Le modèle de tarification des offres SaaS et les garanties sur la qualité et la sécurité de l’hébergement des données nécessitent d’être négociées avec vigilance pour maîtriser l’évolution des coûts du service, le risque de dépendance vis-à-vis de l’éditeur ou de l’hébergeur, et la conformité règlementaire et sécuritaire du service relatif au stockage des données. Un cadre clairement posé assurera la qualité des relations futures entre l’éditeur de la solution et l’entreprise cliente.

  • Construire une solution prévisionnelle « agile »

Les données nécessaires à la prévision des ressources par un service se trouvent fréquemment stockées dans des modèles en silos ou dans une multitude de fichiers déconnectés. Pour pallier ce type de difficultés, il importe d’intégrer la planification opérationnelle avec la planification financière via des méthodologies de type « driver-based budgeting » : tout changement de valeur saisie aura un impact direct sur le compte de résultat prévisionnel. Ce type de méthodologie implique que la prévision devienne un processus continu, nécessitant peu d’interventions, tout en gagnant en agilité et en réactivité.

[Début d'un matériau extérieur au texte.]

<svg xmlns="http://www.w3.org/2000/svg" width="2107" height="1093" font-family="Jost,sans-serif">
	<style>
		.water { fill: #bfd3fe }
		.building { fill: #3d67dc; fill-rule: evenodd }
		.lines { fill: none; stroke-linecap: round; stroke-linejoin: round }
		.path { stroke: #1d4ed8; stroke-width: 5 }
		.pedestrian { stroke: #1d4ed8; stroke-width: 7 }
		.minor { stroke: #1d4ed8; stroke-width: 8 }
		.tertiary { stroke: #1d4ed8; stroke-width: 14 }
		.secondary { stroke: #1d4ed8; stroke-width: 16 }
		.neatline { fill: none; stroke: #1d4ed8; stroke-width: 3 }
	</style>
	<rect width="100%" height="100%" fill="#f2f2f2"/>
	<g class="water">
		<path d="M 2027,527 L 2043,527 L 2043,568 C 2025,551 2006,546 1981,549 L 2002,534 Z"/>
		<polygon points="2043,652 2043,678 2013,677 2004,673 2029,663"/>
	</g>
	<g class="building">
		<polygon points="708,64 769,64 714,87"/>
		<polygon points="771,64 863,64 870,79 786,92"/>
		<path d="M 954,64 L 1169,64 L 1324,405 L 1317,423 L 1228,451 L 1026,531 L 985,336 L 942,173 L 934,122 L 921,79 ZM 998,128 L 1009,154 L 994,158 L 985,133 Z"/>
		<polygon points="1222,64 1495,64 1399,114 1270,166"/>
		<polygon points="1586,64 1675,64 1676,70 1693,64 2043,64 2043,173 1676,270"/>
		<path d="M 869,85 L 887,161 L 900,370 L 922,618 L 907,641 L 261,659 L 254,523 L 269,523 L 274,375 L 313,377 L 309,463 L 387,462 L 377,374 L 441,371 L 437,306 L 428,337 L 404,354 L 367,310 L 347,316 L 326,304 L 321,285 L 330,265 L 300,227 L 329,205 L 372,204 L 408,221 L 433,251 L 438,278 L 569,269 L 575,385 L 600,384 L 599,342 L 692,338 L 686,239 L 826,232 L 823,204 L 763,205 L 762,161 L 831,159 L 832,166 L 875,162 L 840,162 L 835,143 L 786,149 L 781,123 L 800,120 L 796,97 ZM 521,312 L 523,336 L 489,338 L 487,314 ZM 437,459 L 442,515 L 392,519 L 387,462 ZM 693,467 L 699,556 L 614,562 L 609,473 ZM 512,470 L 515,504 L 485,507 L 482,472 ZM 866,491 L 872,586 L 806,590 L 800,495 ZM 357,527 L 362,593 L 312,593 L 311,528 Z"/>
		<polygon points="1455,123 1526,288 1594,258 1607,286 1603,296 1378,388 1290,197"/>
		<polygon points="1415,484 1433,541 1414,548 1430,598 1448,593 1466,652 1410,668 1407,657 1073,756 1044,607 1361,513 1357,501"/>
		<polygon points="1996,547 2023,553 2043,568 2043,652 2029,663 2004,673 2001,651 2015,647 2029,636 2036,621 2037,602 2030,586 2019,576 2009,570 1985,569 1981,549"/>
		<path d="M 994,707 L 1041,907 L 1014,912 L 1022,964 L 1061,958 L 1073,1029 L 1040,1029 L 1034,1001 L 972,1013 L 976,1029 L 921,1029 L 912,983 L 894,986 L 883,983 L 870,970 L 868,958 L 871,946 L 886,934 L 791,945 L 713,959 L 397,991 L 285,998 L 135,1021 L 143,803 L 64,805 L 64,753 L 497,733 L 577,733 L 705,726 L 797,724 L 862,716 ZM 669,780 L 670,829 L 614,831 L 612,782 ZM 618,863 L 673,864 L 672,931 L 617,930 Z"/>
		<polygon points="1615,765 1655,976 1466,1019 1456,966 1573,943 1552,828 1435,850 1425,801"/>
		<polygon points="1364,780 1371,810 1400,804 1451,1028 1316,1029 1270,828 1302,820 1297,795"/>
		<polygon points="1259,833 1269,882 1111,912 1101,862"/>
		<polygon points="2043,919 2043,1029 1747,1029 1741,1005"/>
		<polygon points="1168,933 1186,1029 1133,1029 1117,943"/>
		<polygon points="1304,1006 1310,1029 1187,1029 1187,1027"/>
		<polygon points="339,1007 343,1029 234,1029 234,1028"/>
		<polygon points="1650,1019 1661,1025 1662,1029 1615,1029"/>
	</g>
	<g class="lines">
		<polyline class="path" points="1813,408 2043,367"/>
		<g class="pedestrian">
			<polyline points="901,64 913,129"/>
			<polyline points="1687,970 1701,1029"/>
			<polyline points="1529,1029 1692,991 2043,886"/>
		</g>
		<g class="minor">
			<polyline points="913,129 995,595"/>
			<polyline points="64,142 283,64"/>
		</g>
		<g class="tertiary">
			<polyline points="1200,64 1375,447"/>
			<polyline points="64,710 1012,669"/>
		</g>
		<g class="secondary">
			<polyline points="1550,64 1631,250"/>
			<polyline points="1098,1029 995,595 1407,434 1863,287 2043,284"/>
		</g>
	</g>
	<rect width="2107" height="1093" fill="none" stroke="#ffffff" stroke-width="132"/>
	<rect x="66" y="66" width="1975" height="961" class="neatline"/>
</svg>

  • Privilégier la collaboration

Les cycles prévisionnels nécessitent des mises à jour fréquentes. La direction financière et les acteurs de ces processus prévisionnels doivent être en mesure d’accéder à distance si besoin aux données, de recevoir des alertes automatiques, d’effectuer eux-mêmes des analyses, de les commenter, de modifier et d’approuver des versions de budget ou de re-prévisions. Il importe alors de retenir une solution compatible dès aujourd’hui avec toutes les plateformes mobiles / tablettes afin d’optimiser le retour sur investissement de la solution.

 

Ces solutions de planification et de prévision constituent donc un avantage majeur pour les entreprises qui souhaitent fiabiliser, améliorer et fluidifier leurs processus prévisionnels. Les capacités de calcul, de projections, de simulations, de gestion itérative et dans des modes beaucoup plus collaboratifs sont autant de facilités pour les directions financières de mieux maitriser et fluidifier la gestion prévisionnelle tout en y associant de plus en plus les acteurs opérationnels. Sur la base des nouveautés du marché proposant des offres de plus en plus complètes et attractives, le moment est opportun, pour les directions financières, de repenser leurs processus prévisionnels, et en particulier le processus budgétaire, souvent décrié pour son caractère chronophage et rigide et d’en profiter pour se doter de réelles capacités prévisionnelles.